We know that CNP is important for height growth but we don’t know why it affects height so strongly.  This study provides us with the information that elevated systemic levels of CNP increase longitudinal bone growth meaning that a CNP supplement to increase height in the growing has great promise.  If only cartilage specific CNP increases height, than a CNP supplement would not help.

The Local CNP/GC-B system in growth plate is responsible for physiological endochondral bone growth.

“C-type natriuretic peptide (CNP) and its receptor, guanylyl cyclase-B (GC-B) are potent stimulators of endochondral bone growth. As they exist ubiquitously in body, we investigated the physiological role of the local CNP/GC-B in the growth plate on bone growth using cartilage-specific knockout mice. Bones were severely shorter in cartilage-specific CNP or GC-B knockout mice and the extent was almost the same as that in respective systemic knockout mice. Cartilage-specific GC-B knockout mice were shorter than cartilage-specific CNP knockout mice. Hypertrophic chondrocyte layer of the growth plate was drastically reduced and proliferative chondrocyte layer, along with the proliferation of chondrocytes there, was moderately reduced in either cartilage-specific knockout mice. The survival rate of cartilage-specific CNP knockout mice was comparable to that of systemic CNP knockout mice.
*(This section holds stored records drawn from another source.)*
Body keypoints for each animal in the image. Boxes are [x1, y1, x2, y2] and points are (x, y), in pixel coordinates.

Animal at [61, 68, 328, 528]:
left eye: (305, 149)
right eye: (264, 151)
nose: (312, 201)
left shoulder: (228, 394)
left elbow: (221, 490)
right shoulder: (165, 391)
The local CNP/GC-B system in growth plate is responsible for physiological endochondral bone growth and might further affect mortality via unknown mechanisms. ”
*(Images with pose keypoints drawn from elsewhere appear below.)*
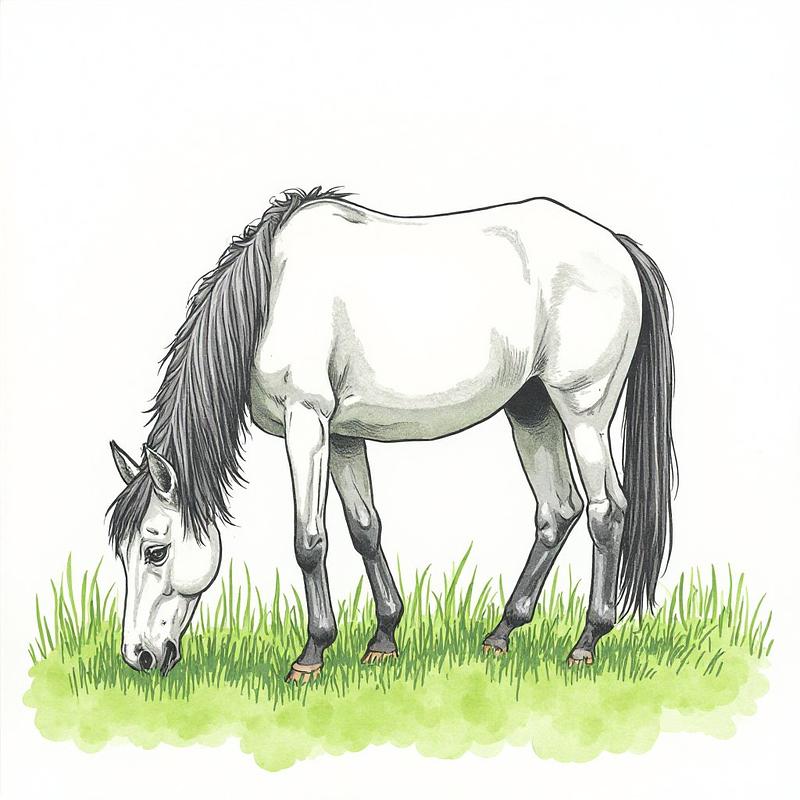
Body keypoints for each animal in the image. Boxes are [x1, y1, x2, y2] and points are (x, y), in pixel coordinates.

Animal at [107, 187, 675, 681]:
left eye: (155, 551)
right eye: (122, 551)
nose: (139, 657)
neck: (273, 293)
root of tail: (616, 245)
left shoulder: (306, 423)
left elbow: (309, 540)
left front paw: (312, 654)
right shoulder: (340, 434)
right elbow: (364, 527)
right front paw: (383, 638)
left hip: (583, 412)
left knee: (606, 511)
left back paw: (587, 641)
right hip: (532, 409)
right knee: (558, 510)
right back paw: (501, 633)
“we developed transgenic mice with an elevated plasma concentration of CNP under the control of human serum amyloid P component promoter and exhibited that these mice showed prominent skeletal overgrowth phenotype, indicating that CNP can humorally[relating from a hormone] affect endochondral bone growth”

“CNP and GC-B exist in nonhypertrophic and prehypertrophic chondrocyte layers of the growth plate, respectively16. Together with the fact that mice with systemic depletion of CNP or GC-B exhibit severely impaired growth of bones formed through endochondral ossification, we could suppose that the local CNP/GC-B system in the growth plate is a physiological stimulator of endochondral bone growth. Nevertheless, it remains possible that the CNP/GC-B physiologically regulates endochondral bone growth via mechanisms other than the local effect on the growth plate; CNP secreted from a tissue other than growth plate cartilage might influence or stimulate endochondral bone growth. In fact, CNP is capable of humorally stimulating endochondral bone growth, as demonstrated by the observation that transgenic mice with elevated plasma concentrations of CNP exhibit skeletal overgrowth phenotype”

“the extent of impairment of endochondral bone growth observed in cartilage-specific CNP or GC-B knockout mice is almost the same as in systemic CNP or GC-B knockout mice, respectively. Thus, the autocrine/paracrine effect of the CNP/GC-B system in the growth plate is the primary physiological stimulator of endochondral bone growth in body.”<-It doesn’t matter if you stimulate CNP or GC-B directly in the growth plate.  As long as you do it systemically you will grow taller while you’re actively growing.